Exportação de petróleo além da Petrobras
Em seu Plano Estratégico, que traça ações para o período 2022-2026, a Petrobras vislumbra a concentração da atividade na produção do petróleo bruto, com foco em ativos de águas profundas e ultraprofundas – caracterizadas pelo custo mais baixo de extração e de menos emissão de carbono – como diferencial competitivo.

O objetivo traçado pela estatal é criticado por Adilson de Oliveira, da UFRJ, por trazer também a opção por desinvestimentos em refinarias.

Para o professor, a medida representa risco à segurança energética do país. “A Petrobras praticamente abandonou os investimentos em refino e nós, um pouco paradoxalmente, vamos ser um grande exportador de petróleo e um grande importador de derivados de petróleo”, diz.

Na avaliação do especialista, a empresa renuncia ao seu próprio mercado – o doméstico – e impõe ao país a “recompra” da produção sob a forma de derivados. “O maior problema não é nem o custo, o problema é a insegurança energética. No Brasil, que é um país totalmente rodoviário, a segurança do abastecimento é fundamental. Imagine o Brasil sem condições de importar diesel: todos os sistemas de transporte de mercadorias ficariam paralisados”, afirma.

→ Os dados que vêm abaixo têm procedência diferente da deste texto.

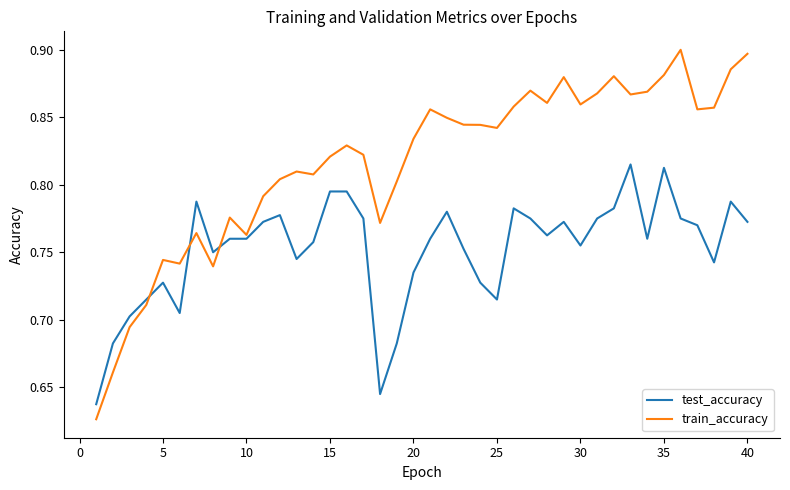

What is the difference between the maximum and second lowest values in the test_accuracy series?

0.2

Sob outra perspectiva, Schiozer pondera que nem todas as refinarias brasileiras estariam preparadas para beneficiar o óleo de produção nacional. “A questão principal é o tipo de óleo que a gente produz. Parte dele, em especial o óleo da Bacia de Campos (cuja produção já está declinando), é de óleos pesados e as refinarias brasileiras em geral não estão preparadas para refiná-lo. Então, o Brasil manda esse óleo para refinarias principalmente nos Estados Unidos e importa um óleo mais leve, que é adequado às nossas refinarias”, diz o especialista.

O especialista da FGV diz que “o Brasil não é só a Petrobras” e que não se deve erguer barreiras ao investimento estrangeiro no setor. “Tivemos essa política de concentrar o mercado de exploração e produção nas mãos da Petrobras, o que se mostrou ruim. Estamos voltando para um cenário em que as empresas podem vir aqui e investir livremente, isso é benéfico para o Brasil”, afirma, em referência à participações de companhias estrangeiras em leilões de exploração.

“Como exportador, é importante para o Brasil que outras empresas venham para cá, acelerem esse processo de investimentos de exploração e produção no Brasil. É dinheiro que entra aqui e mais produção que sai, como exportação”, completa.